EXERCISE> Say how many lines of the listing below hold the word "valantic". Give only that number.

DATA TO PROCESS>
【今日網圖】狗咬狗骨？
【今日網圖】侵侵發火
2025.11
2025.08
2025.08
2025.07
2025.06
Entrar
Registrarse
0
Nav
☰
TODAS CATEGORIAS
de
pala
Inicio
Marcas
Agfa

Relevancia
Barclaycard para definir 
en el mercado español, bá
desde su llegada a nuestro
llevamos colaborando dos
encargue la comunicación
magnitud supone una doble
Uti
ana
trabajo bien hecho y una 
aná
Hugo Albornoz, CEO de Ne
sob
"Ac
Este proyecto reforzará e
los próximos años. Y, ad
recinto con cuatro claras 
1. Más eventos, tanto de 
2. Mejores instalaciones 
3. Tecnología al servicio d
---
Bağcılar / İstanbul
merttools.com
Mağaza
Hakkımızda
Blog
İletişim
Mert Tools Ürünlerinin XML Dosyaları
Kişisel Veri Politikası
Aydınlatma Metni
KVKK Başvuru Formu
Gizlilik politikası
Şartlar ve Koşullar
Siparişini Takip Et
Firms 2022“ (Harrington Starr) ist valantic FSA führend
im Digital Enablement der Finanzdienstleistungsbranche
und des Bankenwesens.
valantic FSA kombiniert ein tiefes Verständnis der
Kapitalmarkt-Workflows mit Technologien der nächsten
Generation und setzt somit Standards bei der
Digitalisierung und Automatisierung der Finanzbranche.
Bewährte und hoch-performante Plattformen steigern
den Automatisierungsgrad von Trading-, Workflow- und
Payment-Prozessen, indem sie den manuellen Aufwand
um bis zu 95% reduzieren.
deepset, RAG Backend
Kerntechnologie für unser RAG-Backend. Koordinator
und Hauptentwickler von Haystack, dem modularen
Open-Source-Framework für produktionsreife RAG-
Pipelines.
==
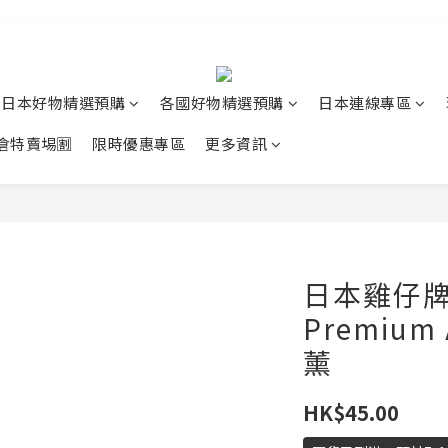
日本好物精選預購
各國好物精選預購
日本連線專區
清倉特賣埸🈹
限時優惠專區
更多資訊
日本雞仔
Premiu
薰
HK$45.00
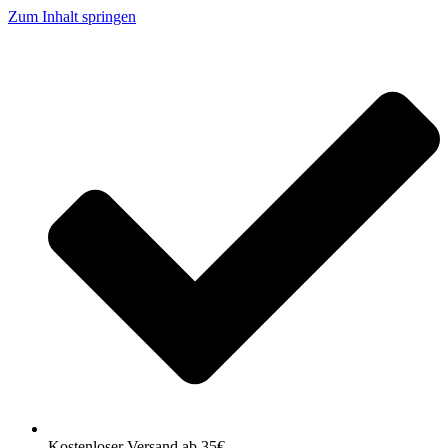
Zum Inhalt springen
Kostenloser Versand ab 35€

PROBLEM SOLUTION> 2